Two other things aren’t really breaking news as they have been around but largely covert for some time.
One frustration for me was that it is surprisingly hard to merge the excellent output of statistical and graphical work you can get from the open source (i.e. free) R statistical system and Rmarkdown into WordPress (the software that creates all three of my sites). The R package Distill bypasses that so I have adopted it and the posts there are growing in number. They range from some decidedly geeky ones, e.g. “packages for packages“, to ones that might be of very general interest to people working with quantitative data, e.g. the “Spearman-Brown formula” or “Subscale/total correlations“. Have a look!

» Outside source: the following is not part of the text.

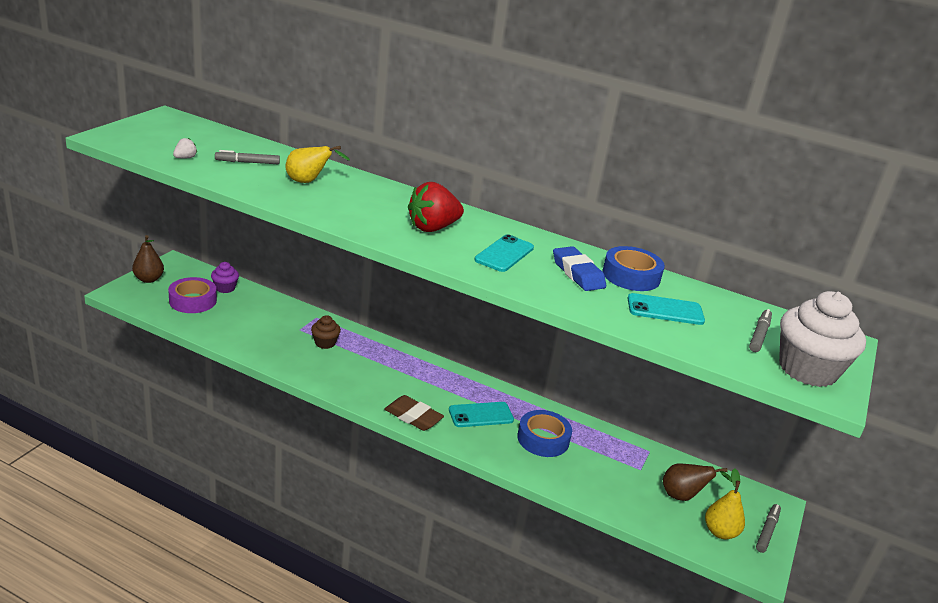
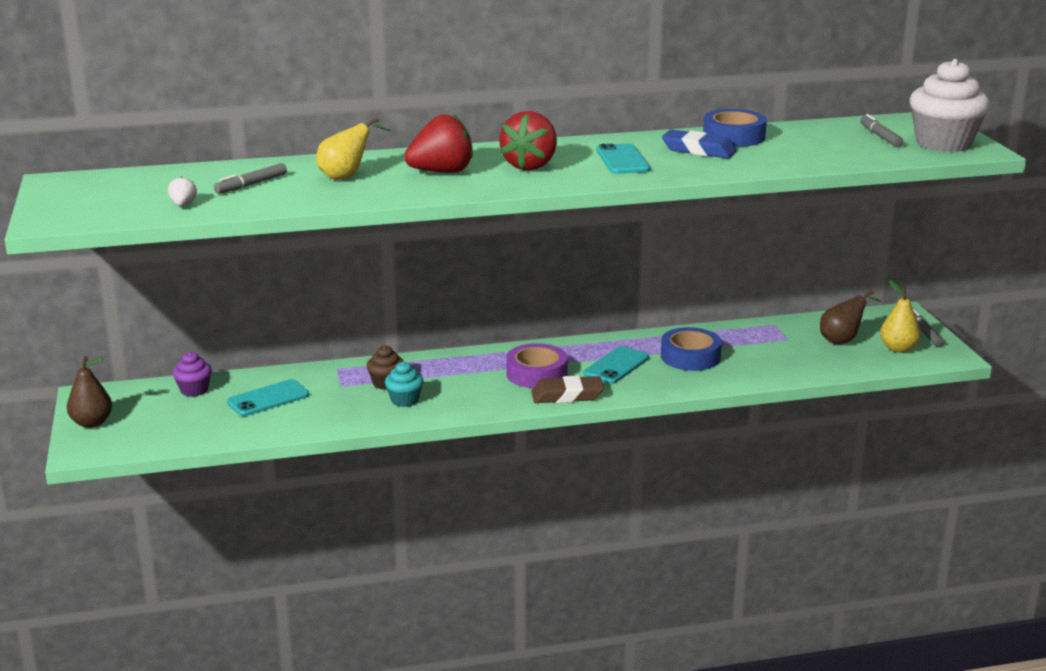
camera: 35 degrees left, 5 degrees down
(193, 301) = (182, 416): purple tape -> purple tape (536, 374)
(315, 360) = (404, 400): none -> turquoise cupcake
(368, 205) = (442, 172): none -> red strawberry
(665, 310) = (799, 147): turquoise phone -> turquoise phone (268, 399)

Part of the strength of the R system is that it makes it possible to create “packages” that extend its basic (and extraordinary) functionality. I am a terrible programmer but I had created a lot of R functions mostly for things I do with therapy data and I realised it was sensible, even for my own efficiency, to get rigorous about their quality and give them some documentation and that the way to do that was to roll them up into a package. It’s “CECP” because my main research colleague these days, Dr. Clara Paz from UDLA in Quito, Ecuador has been encouraging me and giving useful feedback. The package is still at a fairly early stage of development but it’s up to 22 functions. This is definitely only for people using R regularly but it may already be of some use.
Brief site history
This evolved from an ancient site that I would write in raw HTML. If you want to get back to the old site, go to https://www.psyctc.org/index_old.html, but I think it’s largely of historical interest now. I think the headings in the main menu for the current site cover my main areas of work and the things here that may be useful. Many main menu headings offer submenus.
Page and site created 2.i.19, last update 12.xi.21.